Psychedelics could treat some of the worst chronic pain in the world
We're in the midst of a psychedelic revolution. Psychedelic drugs are being decriminalized across the country, and their potential for improving people's mental health, amid a national mental health crisis, is exciting. Yet, we may still be underselling their possible applications. Oshan Jarow wrote this week on another enormous public health problem — chronic pain — for which psychedelics may hold surprising promise. Ever since the opioid crisis set in, we have been desperate for a better way of treating people's very real pain. Maybe we have found it.
Make "free speech" a progressive rallying cry again
I am a journalist and so inevitably the First Amendment is my favorite construct within the US legal system. But Eric Levitz pokes at an important point here: Progressives have been too eager at times to police speech, to attempt to drive ideas they don't like from the realm of tolerable public debate, and they may now be paying the penalty for that as the establishment turns against the ongoing campus protests over Gaza. Better, Eric suggests, to cultivate an open marketplace of ideas, even those we find unsavory. Taking the language of freedom that is so pervasive on the right and commandeering it for free speech could be a powerful tool for advancing progressive ideas over the long term.

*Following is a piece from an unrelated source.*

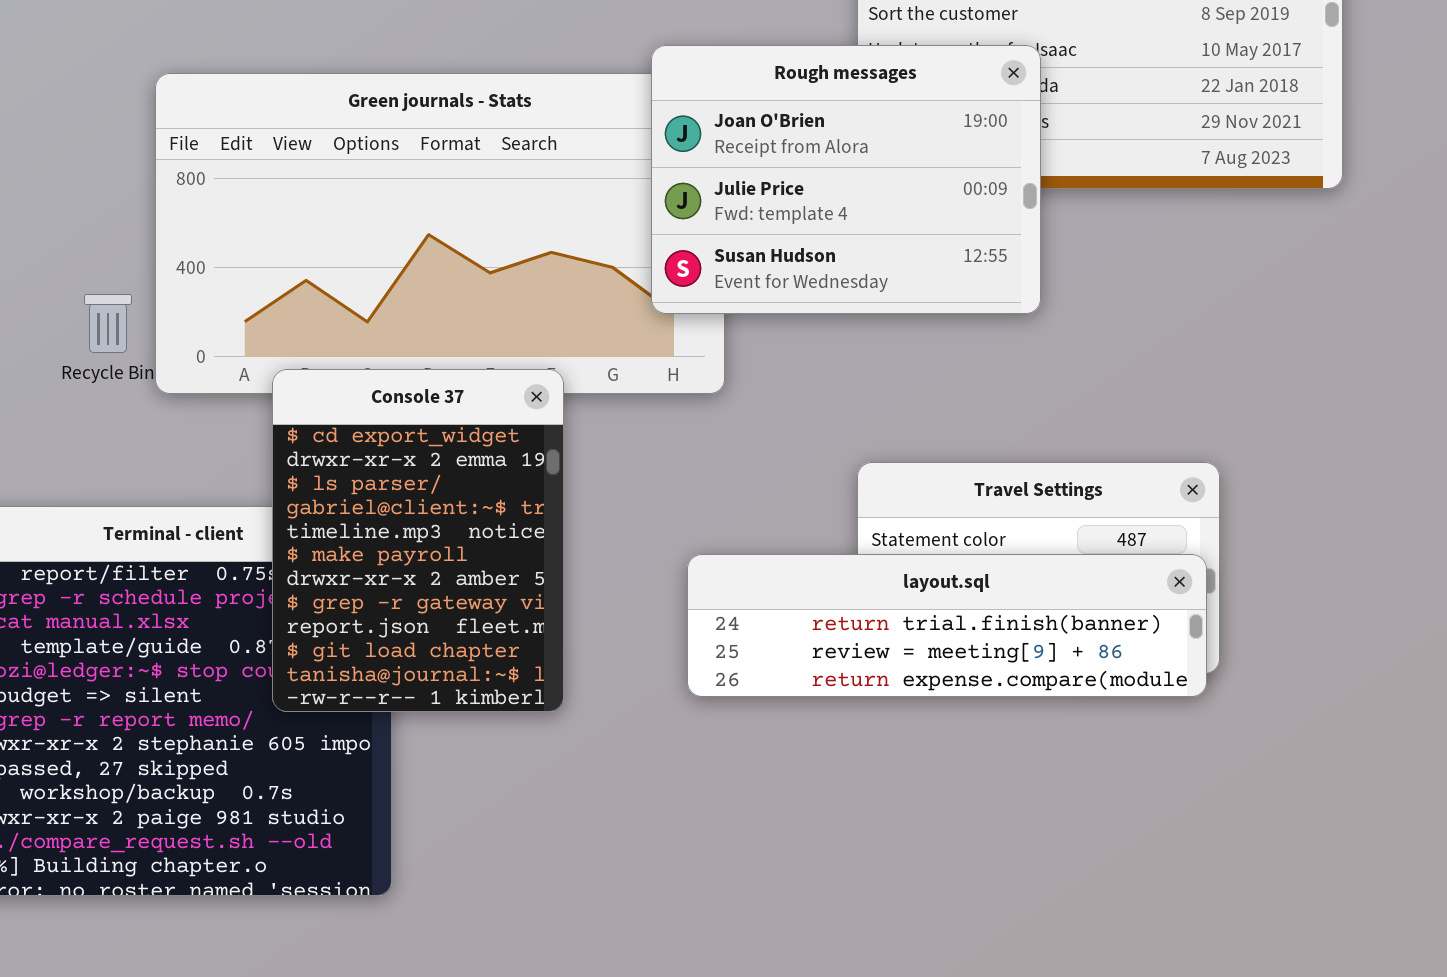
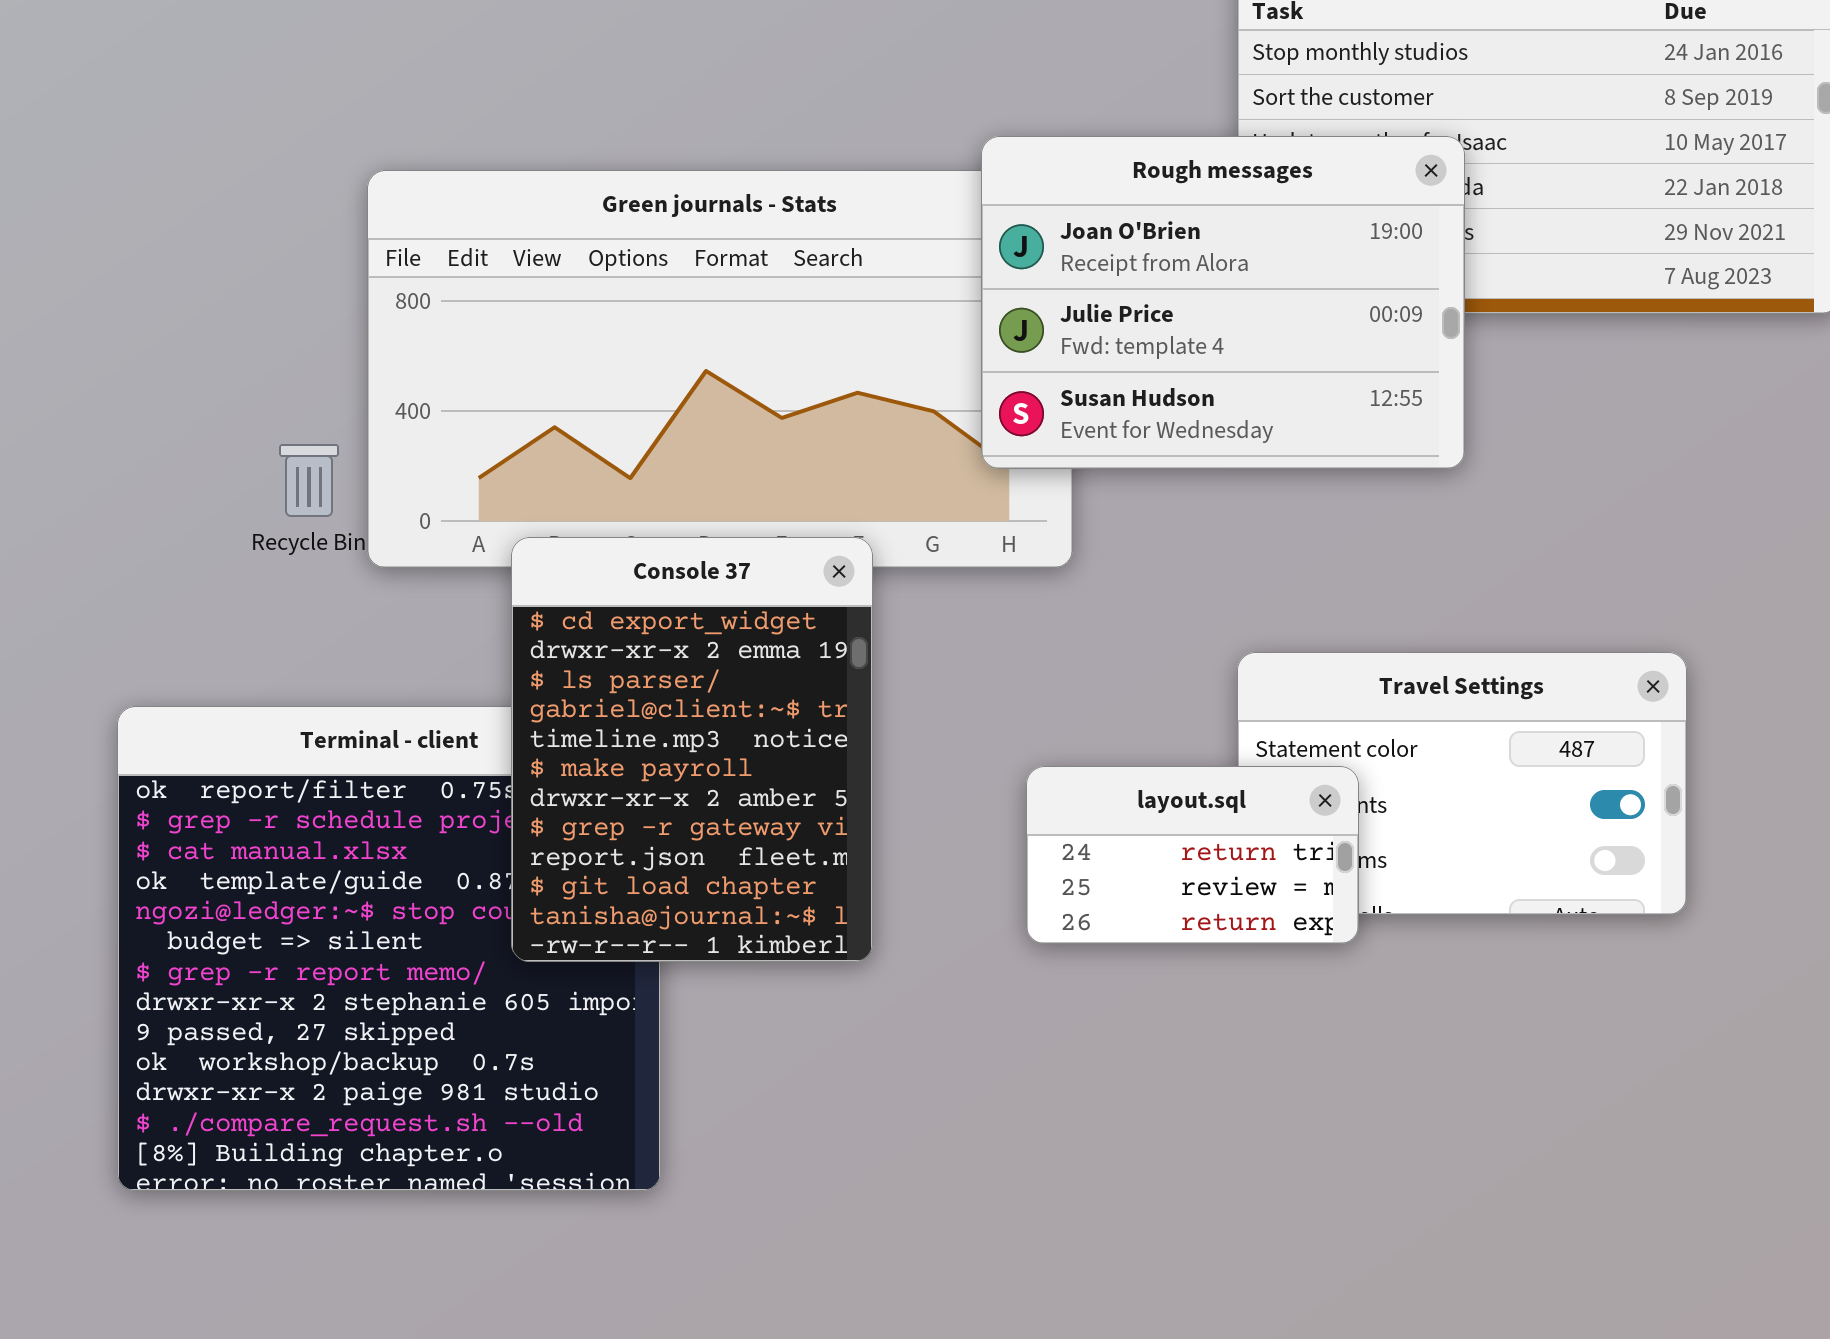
layout.sql: [687,554,1207,697] -> [1026,766,1359,944], resized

Speed limits are too darn high
When I was taking driving lessons at age 16, one instructor told me that I had a lead foot. Whatever the speed limit was, I would cross it — and keep going, until I caught myself. What I'm trying to say is I am part of the problem and Marin Cogan has the solution: The speed limits are too damn high. They are certainly contributing to the crisis of pedestrian deaths in the US. But things are starting to change. From New York City to Oakland, local governments are reducing speed limits, particularly in more congested areas. A small change can make a big difference: According to one study, a person who is hit by a car moving 30 mph is 70 percent more likely to die than a person hit by a car moving 25 mph. It's a small sacrifice for speed freaks like me that could save a lot of lives.
The child care cliff that wasn't
I'm a dad with three kids in daycare, so I don't need much convincing that child care is way too expensive and also way too difficult to keep well-staffed. Tell me there's a crisis and I'm inclined to believe you. But Rachel Cohen unpacks a surprising outcome after months of dire warnings from lawmakers and advocates about the coming child care cliff with the expirations of special funding put into place during the pandemic: The cliff never came. More moms are working than ever and employment in child care is also up. The US does need to have tough conversations about how we fund child care. But those discussions are never helped by apocalyptic rhetoric that fails to materialize.
🎧 Who's the father? For these baby animals, one doesn't exist.
How does a female stingray who lives with two sharks end up pregnant? Scientists have been investigating these "virgin" births and found a miracle of nature, as the Unexplainable podcast team covered in their latest episode. (You can read a text version if you prefer!) Evolution gives every species no more important than perpetuating the ancestral line — and so, if that can't be achieved the old-fashioned way, nature gets creative. Scientists call it parthenogenesis, when a female animal without access to sperm instead merges an egg and egg-like cell and produces an embryo. If we can better understand it, it could become an important tool for conservation as more and more species are threatened with extinction.